The second part of the study focused on the uptake of EGD and treatment-related bleeding. We discovered that 70% of the patients completed EGD within six months before starting treatment, while the other 30% proceeded with the treatment without EGD or any invasive determinations of portal hypertension or compensated advanced chronic liver disease. For those who had undergone EGD, 41% did have evidence of viruses seen on their endoscopic investigations and 20% of those required treatment with either ligation or beta blockers. Those numbers were two times higher than the rates that were reported in the IMbrave150 trial. This is not surprising; these results are reflecting the real-world high-risk population that we are treating in this study.”

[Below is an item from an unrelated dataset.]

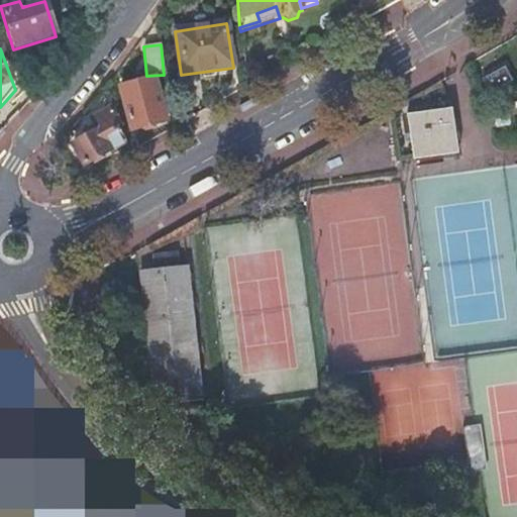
[(515,73),(508,59),(489,69),(496,82),(515,73)]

“Overall, the treatment-related bleeding rate observed in this study was 15%. Stratified by EGD status, the rate in the EGD group was higher, with 18%, compared with the non-EGD group (9%). Again, this is not surprising as the EGD group might be the higher risk group sent for some investigation before they received their treatment. However, when we further analysed the data, 10% of the bleeding complications were actually non-gastrointestinal bleedings, like bruises and gum bleedings. The other 5% of the bleedings were specific gastrointestinal bleedings. When we compared patients who had gastrointestinal bleedings with those who had non-gastrointestinal bleedings, there wasn't a meaningful overall survival or progression-free survival difference between the EGD and non-EGD groups.”
What are the implications of these results, especially with regard to bleeding risk?

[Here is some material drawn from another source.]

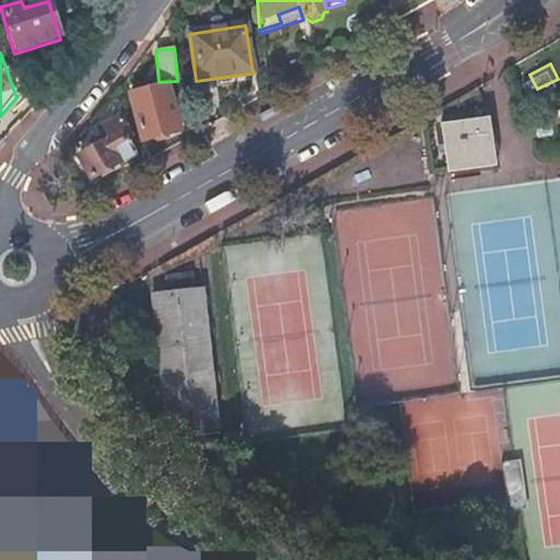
[(166,86),(129,94),(138,142),(175,136),(166,86)]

“It's still a very small study and I can't make any firm conclusion based on the results. However, our study does show potential for the selective use of EGD in patients with low risk of hepatic decompensation. In addition, our study showed that the approach of selective EGD, based on patient characteristics and risk factors, is useful in certain patients. The patient can start his or her treatment sooner without having to wait for EGD.

There might also be a potential for clinical cost-saving; however, we need to err on the side of caution with respect to not investigating our patients with pre-treatment EGD before they receive atezolizumab with bevacizumab, as this combination therapy involves a high dose of bevacizumab.”
What are the next steps for your research?

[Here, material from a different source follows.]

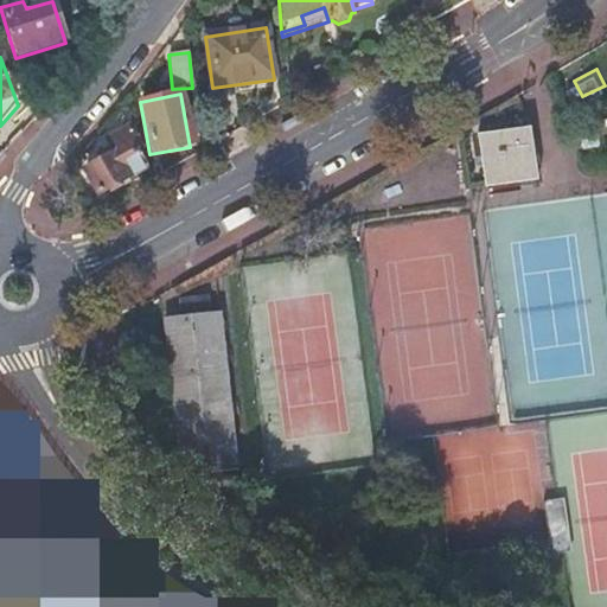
[(540,171),(532,120),(472,127),(475,155),(485,154),(487,177),(540,171)]
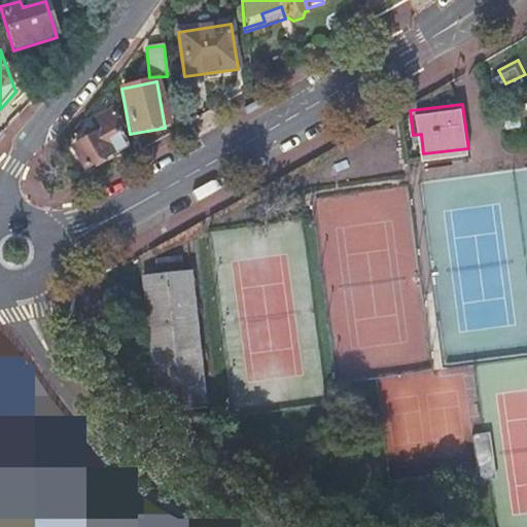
[(89,140),(74,149),(86,170),(126,146),(117,131),(121,128),(111,111),(92,124),(96,130),(86,136),(89,140)]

“At the moment the sample size of our study is definitely small, but we are excited about the results. Therefore, we are in the process of publishing our findings. In addition, the community needs to have real-world data with regard to the combination therapy of atezolizumab plus bevacizumab. Meanwhile, we want to expand the sample size of this retrospective analysis by collaborating with more Canadian cancer centres in the consortium. Next, in the long run we are considering to conduct a prospective study with our multidisciplinary team, including hepatologists, to create a better guideline with respect to stratifying patients with HCC around the area of variceal bleeding related to cirrhosis and atezolizumab with bevacizumab.”

  1. Hack SP, et al. Future Oncol. 2020 May;16(15):975-989.
  2. Kudo M, et al. Efficacy, safety and patient reported outcomes (PROs) from the phase III IMbrave050 trial of adjuvant atezolizumab (atezo) + bevacizumab (bev) vs active surveillance in patients with hepatocellular carcinoma (HCC) at high risk of disease recurrence following resection or ablation. ASCO, June 2-6, 2023, Chicago, USA. Abstract: 4002.
  3. Lee CL, et al. Real-world multicentre analysis of patients with hepatocellular carcinoma (HCC) treated with atezolizumab and bevacizumab (A+B): Efficacy, esophagogastroduodenoscopy (EGD) uptake and bleeding complications. ASCO, June 2-6, 2023, Chicago, USA. Abstract: 4105.
  4. Finn RS, et al. N Engl J Med 2020;382:1894-1905.